These changes in the training model make it necessary to rethink the existing evaluation processes, which are going to be affected by strong changes. They are determined not only by the passage of the traditional emphasis put on the teacher and the education, to the importance that is given today to the learning and to the student as the centre of this learning process; but it also changes the purpose of evaluation, moving from the acquisition of a series of academic knowledge to the development of skills and gaining basic and more complex applied knowledge; but above all, it changes the role that evaluation has in improving these learning processes.

The usefulness of the evaluation is not only in the ability that it gives us to verify the final performance of the student's learning, but it should also serve as a training element, which is integrated into the teaching and learning processes from start to finish. Thus, the evaluation should serve not only to assess whether the student has assimilated knowledge, but also to guide their learning.

This in-depth review of the evaluation process also involves thinking about the method and the actors involved in this process. So, against the punitive nature of traditional assessment carried out by the teacher who evaluates a group of students in an exercise of authority, it is necessary to think of alternatives that involve and engage students in their own evaluation process and, therefore, in their own training in order to achieve a lasting learning that will serve them throughout life.

In this new evaluation model, the actor who assesses is not only the teacher, but all those involved have a responsibility to participate in the evaluation and self-assessment activities. In this way, evaluating is a shared responsibility, in which neither the teaching nor the learning are stopped. The student must participate in all activities to keep learning.

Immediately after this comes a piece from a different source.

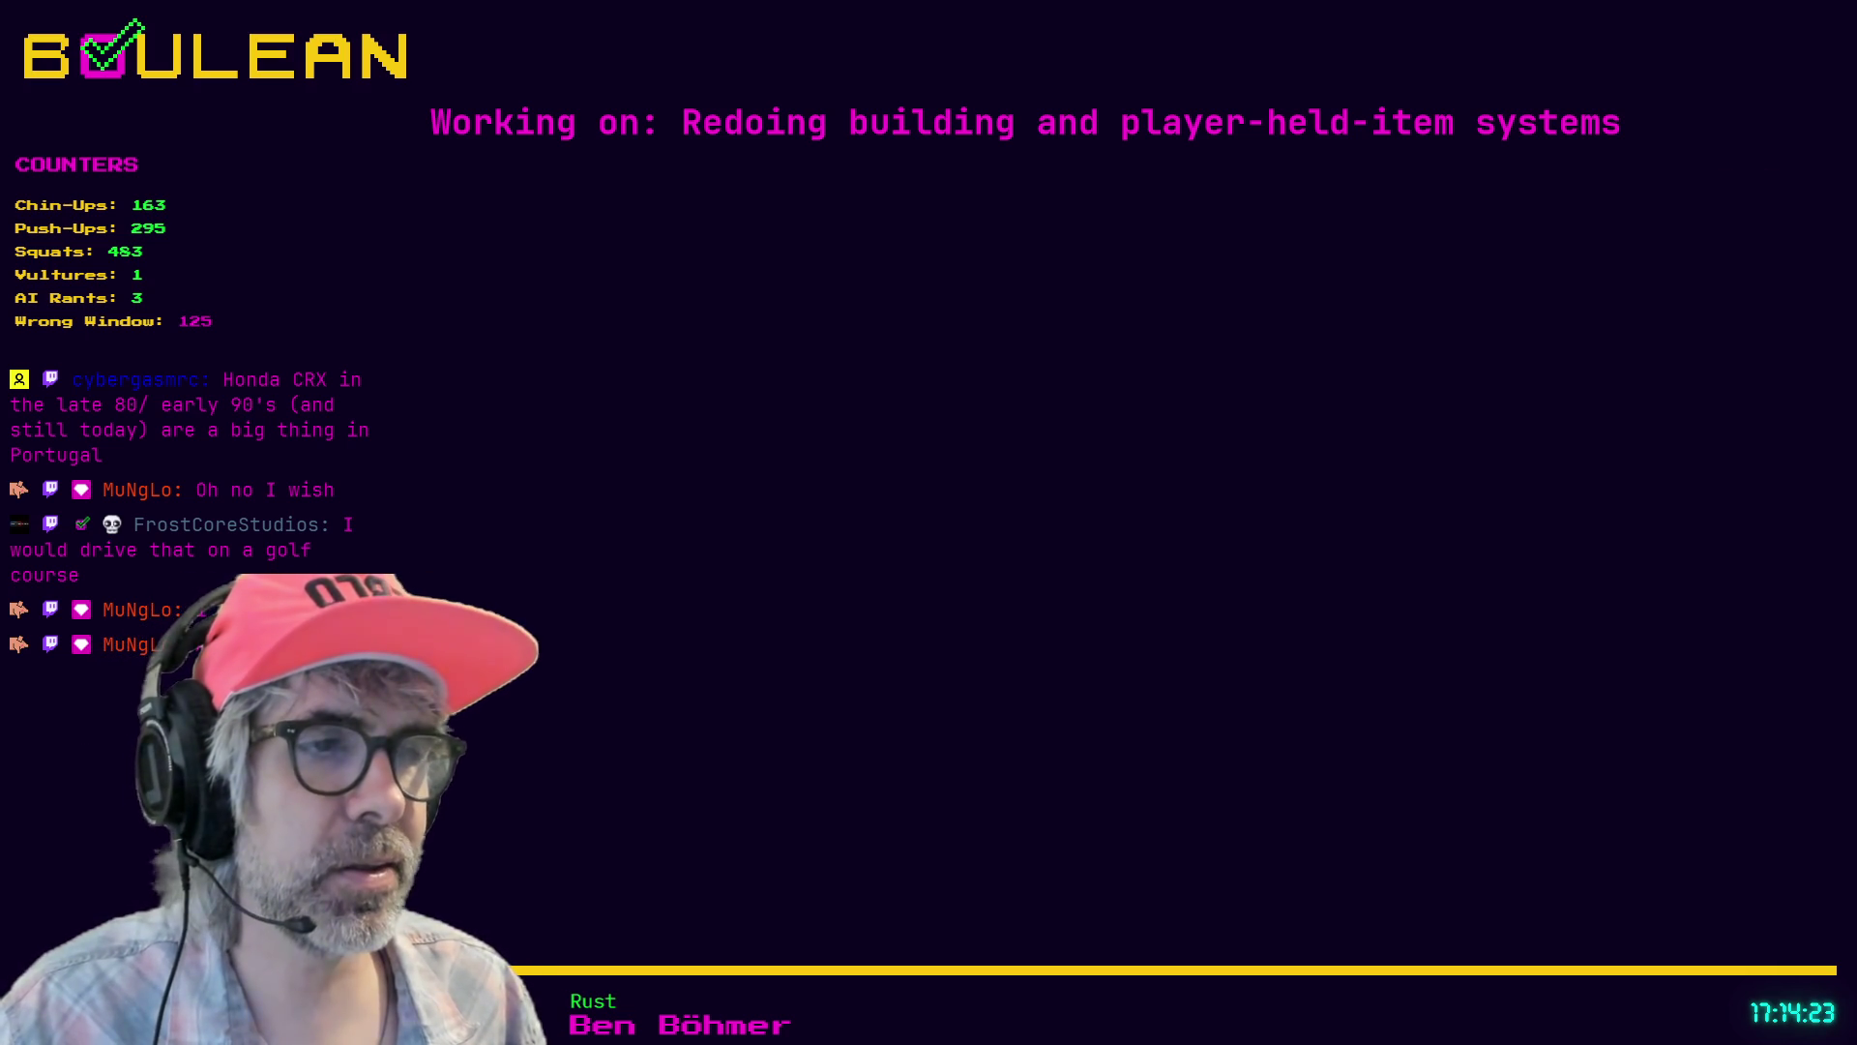
# - Return to Brave and search 'honda crx' in a new tab
pyautogui.press('alt+Tab')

Thus, the evaluation should be understood as a formative and shared activity between teachers and students. This will allow us to definitively know whether or not the teaching objectives, methodology used, resources, assessment, etc., are responding as expected or whether they have to be changed in time to get closer to the fixed goals. All this leads us to consider and to take into account in the process of teaching and learning not only the more technical aspect of evaluation, but also its more human, critical, reflective, formative and negotiating dimension.
Keywords:
Formative evaluation, shared evaluation, self-assessment, teaching and learning processes.